▸ **Task requirements**
Output the span of lines from the one that contains "の規定による承諾を得た指定介護予防支援事業者は、" through the end of the records, inclusive, exactly as written and free of pictures.

▸ **Transcribed page contents**
--------------------

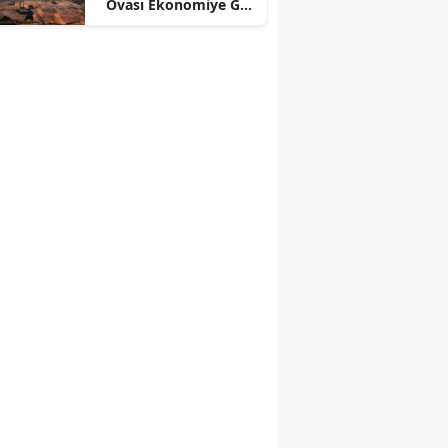
Ovası Ekonomiye Güç
Katıyor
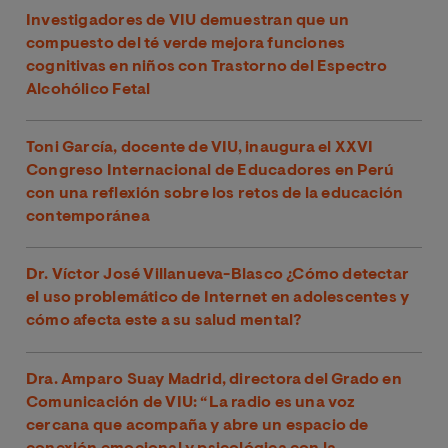
Investigadores de VIU demuestran que un
compuesto del té verde mejora funciones
cognitivas en niños con Trastorno del Espectro
Alcohólico Fetal
Toni García, docente de VIU, inaugura el XXVI
Congreso Internacional de Educadores en Perú
con una reflexión sobre los retos de la educación
contemporánea
Dr. Víctor José Villanueva-Blasco ¿Cómo detectar
el uso problemático de Internet en adolescentes y
cómo afecta este a su salud mental?
Dra. Amparo Suay Madrid, directora del Grado en
Comunicación de VIU: “La radio es una voz
cercana que acompaña y abre un espacio de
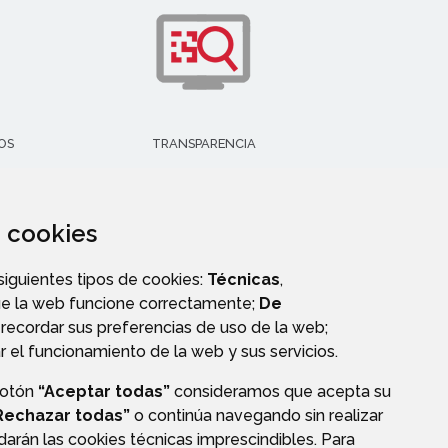
OS
TRANSPARENCIA
za cookies
 siguientes tipos de cookies:
Técnicas
,
ue la web funcione correctamente;
De
recordar sus preferencias de uso de la web;
r el funcionamiento de la web y sus servicios.
botón
“Aceptar todas”
consideramos que acepta su
Rechazar todas”
o continúa navegando sin realizar
darán las cookies técnicas imprescindibles. Para
CIÓN DE DATOS
ACCESIBILIDAD
POLÍTICA DE COOKIES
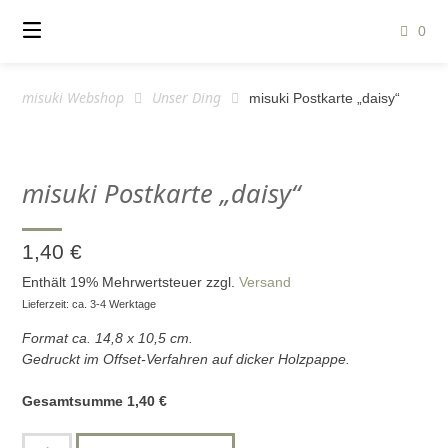
Springe
zum
0
Inhalt
misuki Webshop
Unser Ding
misuki Postkarte „daisy“
misuki Postkarte „daisy“
1,40
€
Enthält 19% Mehrwertsteuer
zzgl.
Versand
Lieferzeit: ca. 3-4 Werktage
Format ca. 14,8 x 10,5 cm.
Gedruckt im Offset-Verfahren auf dicker Holzpappe.
Gesamtsumme
1,40
€
misuki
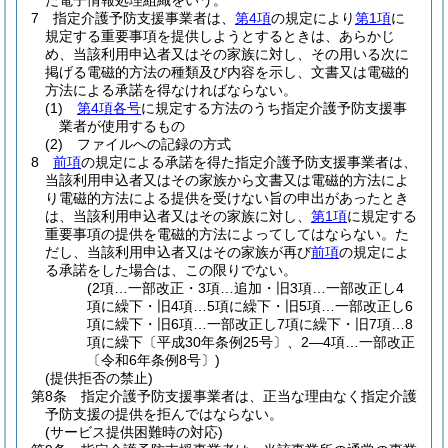
た電子情報処理組織をいう。
7
指定介護予防支援事業者は、
第4項
の規定により
第1項
に
規定する重要事項を提供しようとするときは、あらかじ
め、当該利用申込者又はその家族に対し、その用いる次に
掲げる電磁的方法の種類及び内容を示し、文書又は電磁的
方法による承諾を得なければならない。
(1)
第4項各号
に規定する方法のうち指定介護予防支援事
業者が使用するもの
(2)
ファイルへの記録の方式
8
前項
の規定による承諾を得た指定介護予防支援事業者は、
当該利用申込者又はその家族から文書又は電磁的方法によ
り電磁的方法による提供を受けない旨の申出があったとき
は、当該利用申込者又はその家族に対し、
第1項
に規定する
重要事項の提供を電磁的方法によってしてはならない。
た
だし、当該利用申込者又はその家族が再び
前項
の規定によ
る承諾をした場合は、この限りでない。
(2項…一部改正・3項…追加・旧3項…一部改正し4
項に繰下・旧4項…5項に繰下・旧5項…一部改正し6
項に繰下・旧6項…一部改正し7項に繰下・旧7項…8
項に繰下〔平成30年条例25号〕、2―4項…一部改正
〔令和6年条例8号〕)
(提供拒否の禁止)
第8条
指定介護予防支援事業者は、正当な理由なく指定介護
予防支援の提供を拒んではならない。
(サービス提供困難時の対応)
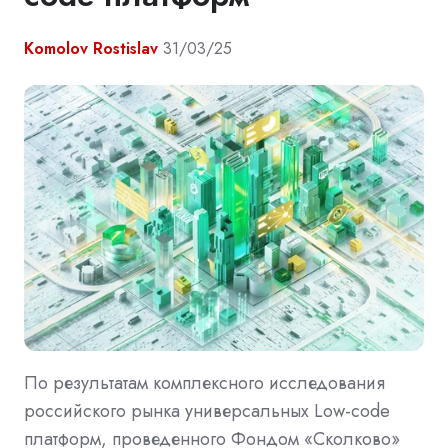
Komolov Rostislav
31/03/25
По результатам комплексного исследования
российского рынка универсальных Low-code
платформ, проведенного Фондом «Сколково»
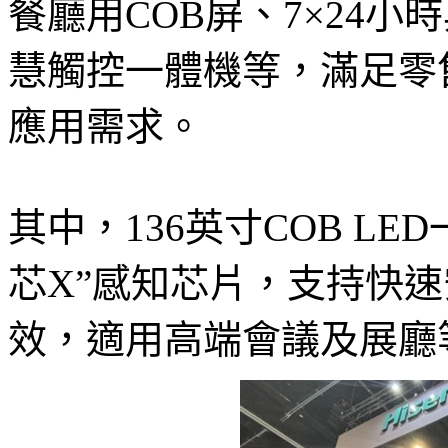
餐廳用COB屏、7×24小
慧觸控一體機等，滿足零
應用需求。
其中，136英寸COB LE
芯X”感知芯片，支持快
效，適用高端會議及展廳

--------------------

▸ **Answer for the task**
の規定による承諾を得た指定介護予防支援事業者は、
当該利用申込者又はその家族から文書又は電磁的方法によ
り電磁的方法による提供を受けない旨の申出があったとき
は、当該利用申込者又はその家族に対し、
第1項
に規定する
重要事項の提供を電磁的方法によってしてはならない。
た
だし、当該利用申込者又はその家族が再び
前項
の規定によ
る承諾をした場合は、この限りでない。
(2項…一部改正・3項…追加・旧3項…一部改正し4
項に繰下・旧4項…5項に繰下・旧5項…一部改正し6
項に繰下・旧6項…一部改正し7項に繰下・旧7項…8
項に繰下〔平成30年条例25号〕、2―4項…一部改正
〔令和6年条例8号〕)
(提供拒否の禁止)
第8条
指定介護予防支援事業者は、正当な理由なく指定介護
予防支援の提供を拒んではならない。
(サービス提供困難時の対応)
Komolov Rostislav
31/03/25
По результатам комплексного исследования
российского рынка универсальных Low-code
платформ, проведенного Фондом «Сколково»
餐廳用COB屏、7×24小
慧觸控一體機等，滿足零
應用需求。
其中，136英寸COB LE
芯X”感知芯片，支持快
效，適用高端會議及展廳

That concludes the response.